Als Partner stehen bereits der Regionalverband Bodensee-Oberschwaben und der Landkreis Sigmaringen fest. Der Bodenseekreis wollte ursprünglich im Dezember über die Idee abstimmen, hat aber laut Meschenmoser wegen der „unsicheren Haushaltslage“den Punkt von der Tagesordnung genommen.
Wilfried Franke, Direktor des Regionalverbandes, warb nachdrücklich für das Projekt: „Was wir vorschlagen, machen wir aus der Not heraus, nicht weil wir größenwahnsinnig sind.“Grund für den Vorstoß ist der Personalmangel beim Land. Weil das nicht genügend Straßenplaner hat, befürchten Regionalverband und Kreisverwaltung, dass sich mindestens in den nächsten elf Jahren bei den großen Straßenbauprojekten im Raum Oberschwaben/Bodensee nichts tut. „Wenn das Land seiner Aufgabe nachkäme, bräuchten wir diese Gesellschaft nicht“, so Franke.
Dienstag will das Verkehrsministerium in Stuttgart seine Prioritätenliste vorlegen, nach der in den nächsten Jahren vorgegangen werden soll. „Wir gehen davon aus, dass das Land nicht in der Lage sein wird, den Großteil unserer zwölf Maßnahmen, die im Bundesverkehrswegeplan stehen, zu übernehmen.“Der Weg sei deshalb die Selbsthilfe, so Franke.
Die soll so aussehen, dass die Partner zunächst drei Projekte planen: Den Lückenschluss der B 30 zwischen Baindt und Band Waldsee, den B 31-Abschnitt Waggershausen und die neue B 311/313 zwischen Meßkirch und Mengen. Der Molldietetunnel in Ravensburg ist außen vor, die Initiatoren setzen darauf, dass das Land hier selbst zeitnah startet.
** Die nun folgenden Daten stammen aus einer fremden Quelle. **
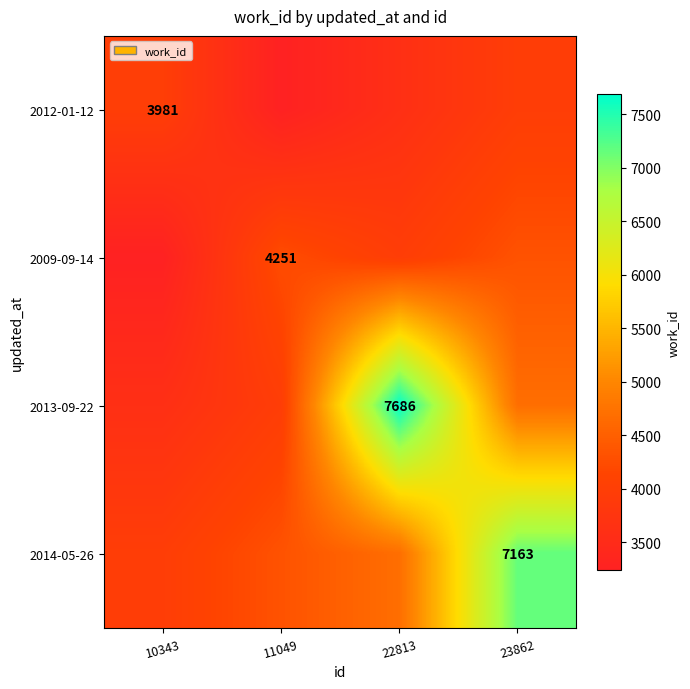

How many data points in 2012-01-12 are above 3967?

2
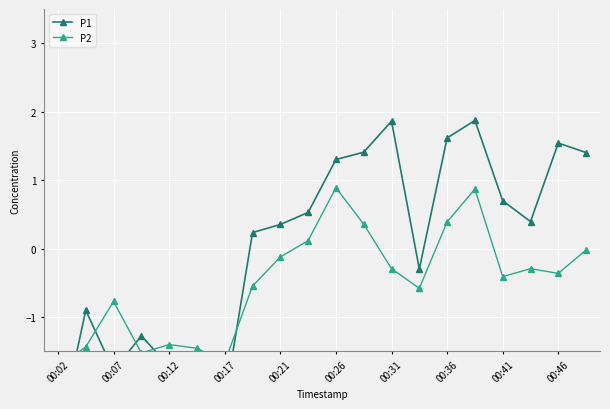

How many data points in P1 are less than 0?

8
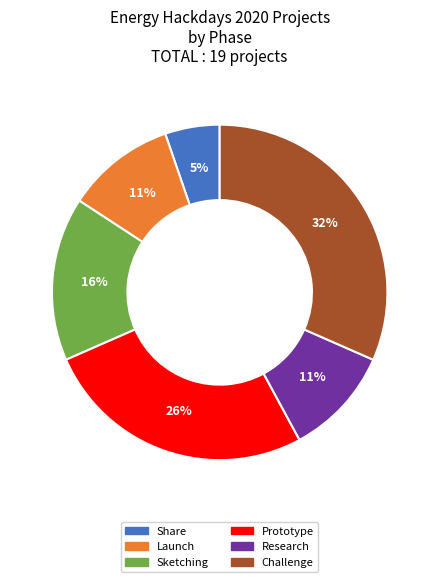

To the nearest percent, what is the combined percentage of Launch and Share?

16%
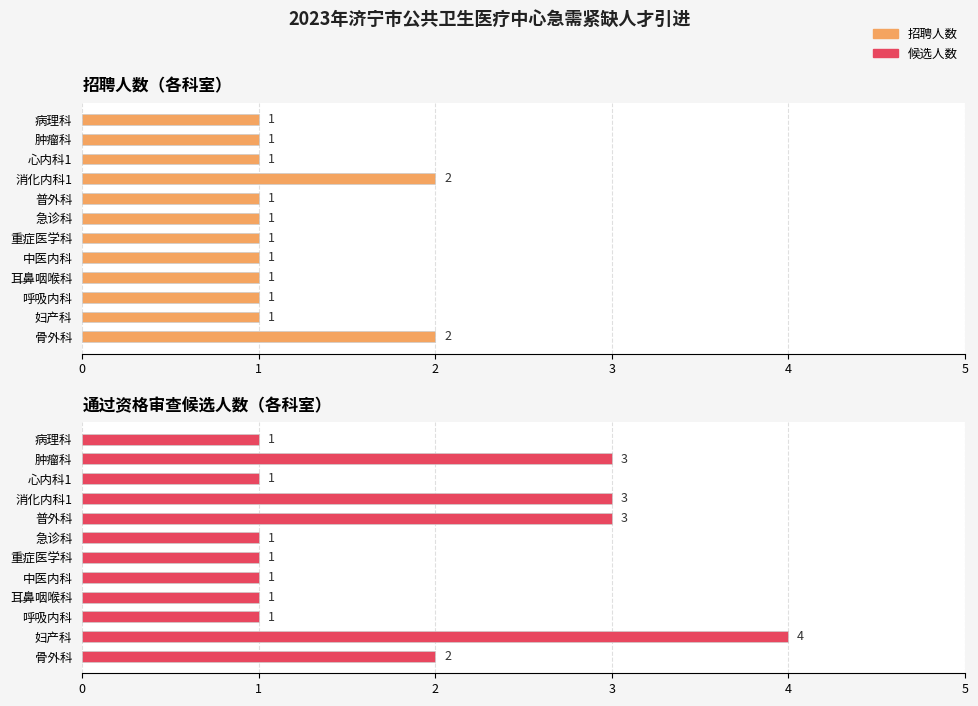

The 通过资格审查候选人数 series shows 1 at 病理科. True or false?

False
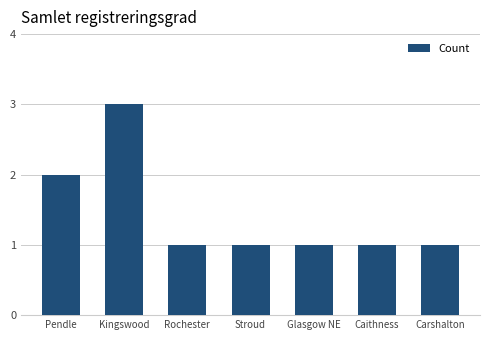

What position from the left is Glasgow NE?

5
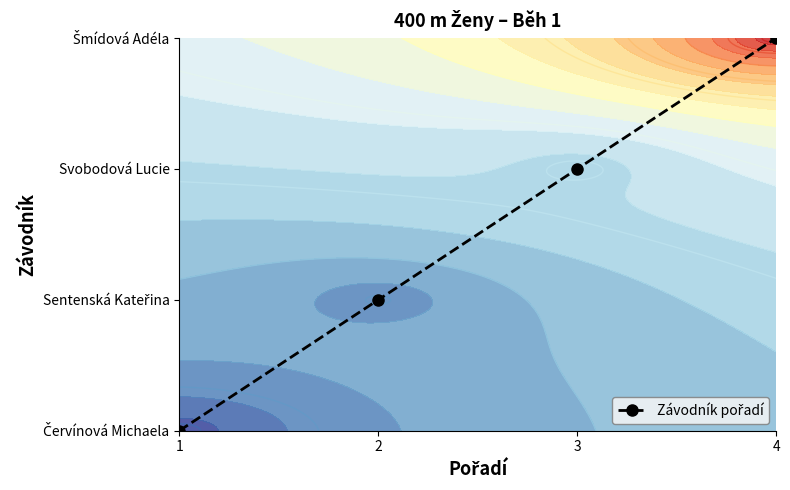

Reading right to left, extract all data points from this chart.

3	2	1	0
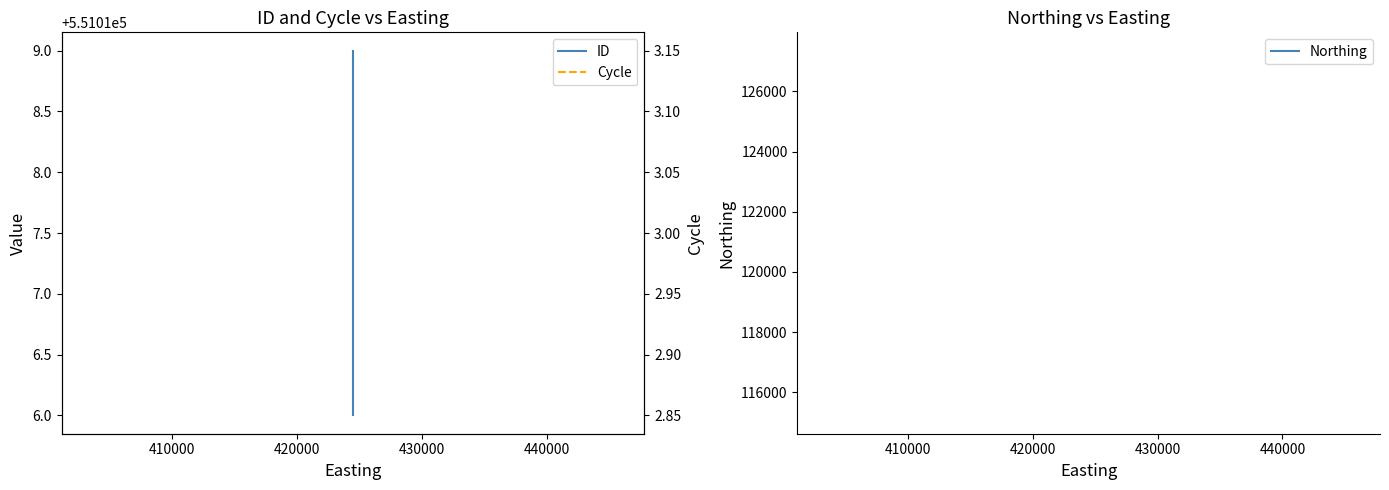

What is the maximum value for Northing?

121291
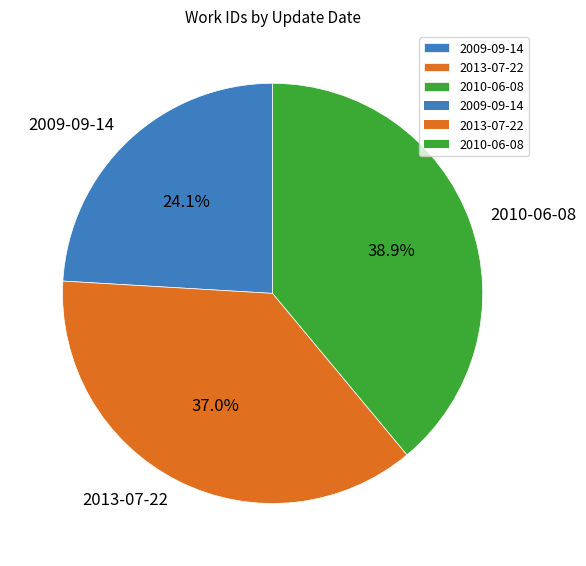

The 2013-07-22 slice represents 44% of the pie. True or false?

False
Der Kreis Ravensburg rechnet für seinen Part im „Planungsteam Bodensee-Oberschwaben GmbH“mit Kosten in zehn Jahren zwischen 9,3 und 11,5 Millionen Euro. Profitierende Kommunen wie Bad Waldsee sollen die Finanzierung mit stemmen. „Die Frage ist: Wollen wir in einen Bereich einsteigen, für den wir nicht zuständig sind und der uns im Zweifel viel Geld kostet?“, so Franke.
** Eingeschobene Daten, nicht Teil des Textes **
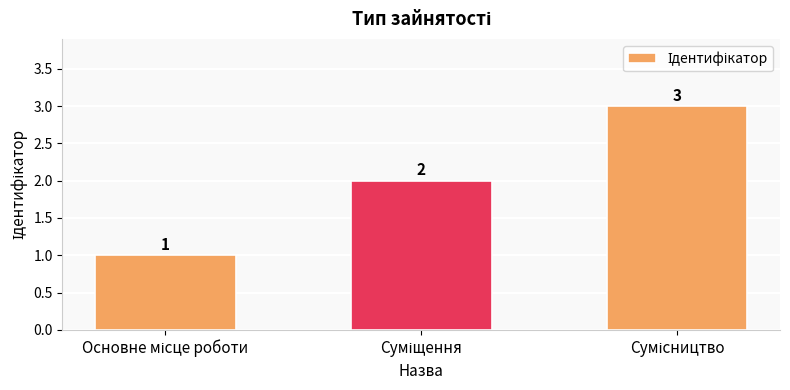

Count the values in the range 1 to 3.

3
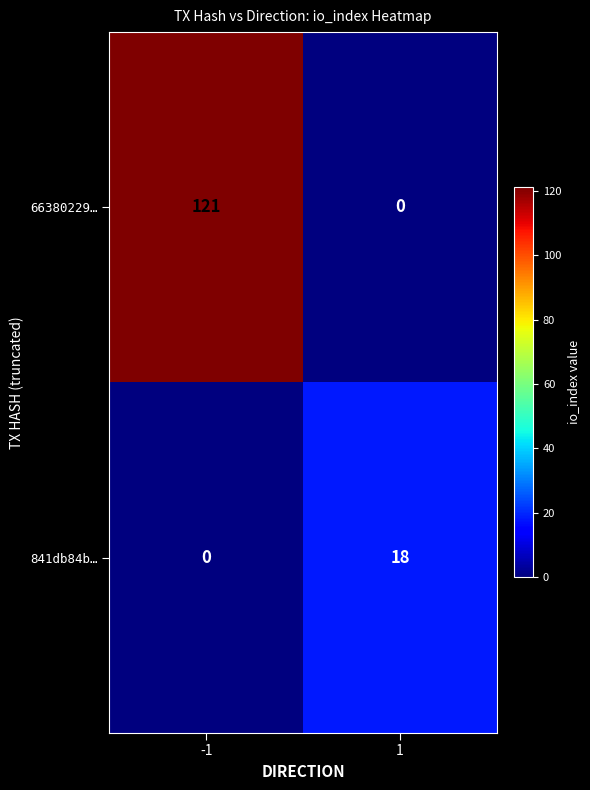

Reading left to right, list all the values displayed in this chart.

66380229…: 121	0
841db84b…: 0	18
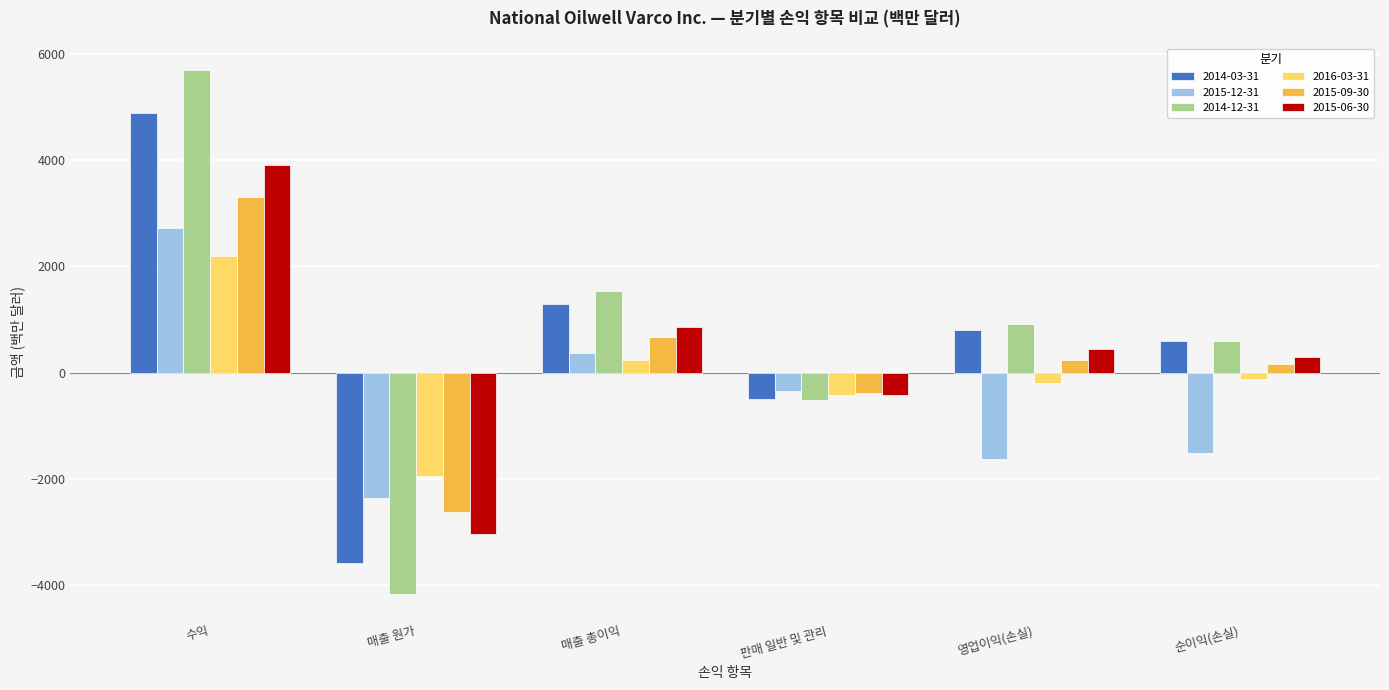

The 2015-06-30 series shows 438 at 영업이익(손실). True or false?

True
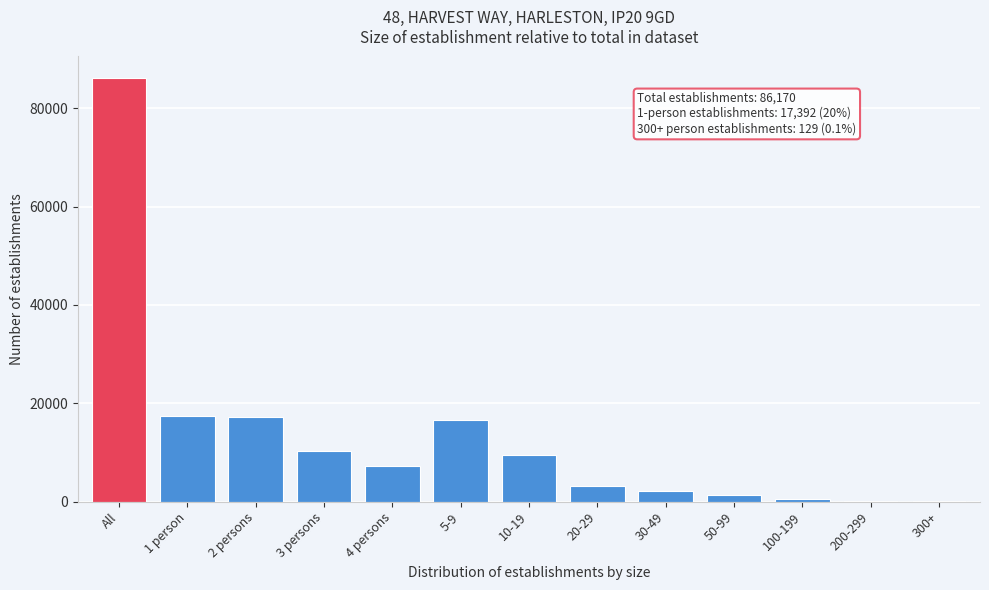

What is the greatest value displayed?

86170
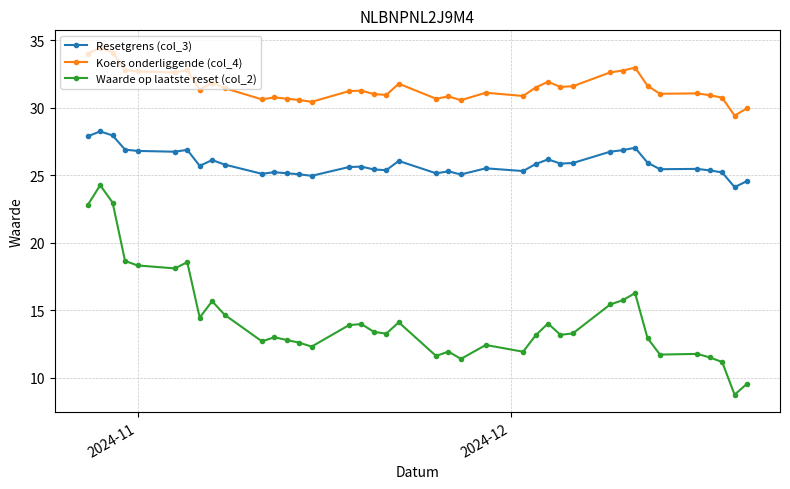

What is the average value of the Resetgrens (col_3) series?

25.9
Rudolf Bindig von der SPD-Fraktion sagte dazu eindeutig Nein, stellte aber die Dringlichkeit der Projekte außer Frage. „Aber wir müssen doch über den Weg zum Ziel reden“, so der Fraktionschef. Die SPD will das Land fordern, seinen Aufgaben gerecht zu werden und gleichzeitig Lobbyarbeit betreiben. Bindig würde das Geld lieber in Kreisstraßen, Sozialwohnungen und ökologische Projekte investieren. Zudem sei der Zeitpunkt für eine Abstimmung absurd.
Unterstützung für Bindig gab es von den Grünen und der ÖDP. Liv Pfluger von den Grünen kritisierte, dass Druck aufgebaut würde. Ihr fehlten noch zahlreiche Grundlagen für ein Votum. Siegfried Scharpf von der ÖDP stellte infrage, ob man in Zeiten des Klimawandels überhaupt noch neue Straßen bauen dürfe.
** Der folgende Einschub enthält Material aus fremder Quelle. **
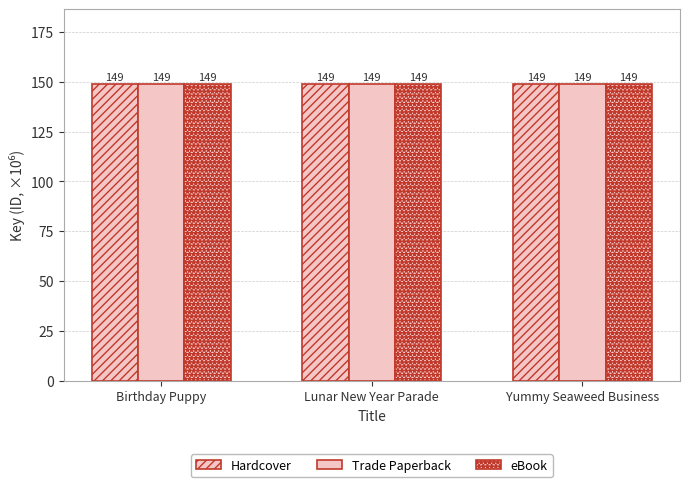

At which category is the sum across all series the highest?

Birthday Puppy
Klare Zustimmung von der CDU. August Schuler sieht im Planungsteam „eine große Chance, unsere Verkehrsinfrastruktur zu stärken.“Die Entscheidung sei ein klares Signal der Geschlossenheit, die Kosten könne der Kreis verkraften. Oliver Spieß (Freie Wähler) gestand den Kritikern einige gute Argumente zu. „Die Situation gefällt uns auch nicht. Aber den Kopf in den Sand zu stecken, bringt nichts.“Die Straßen seien elementar wichtig für die Menschen und die Wirtschaft der Region, deshalb müsse man Tempo machen. Spieß will aber daran arbeiten, dass Geld vom Land zurückfließt. Die FDP stimmte vorbehaltlos zu.
Am Ende standen 41 Ja-Stimmen 16 Nein-Stimmen gegenüber.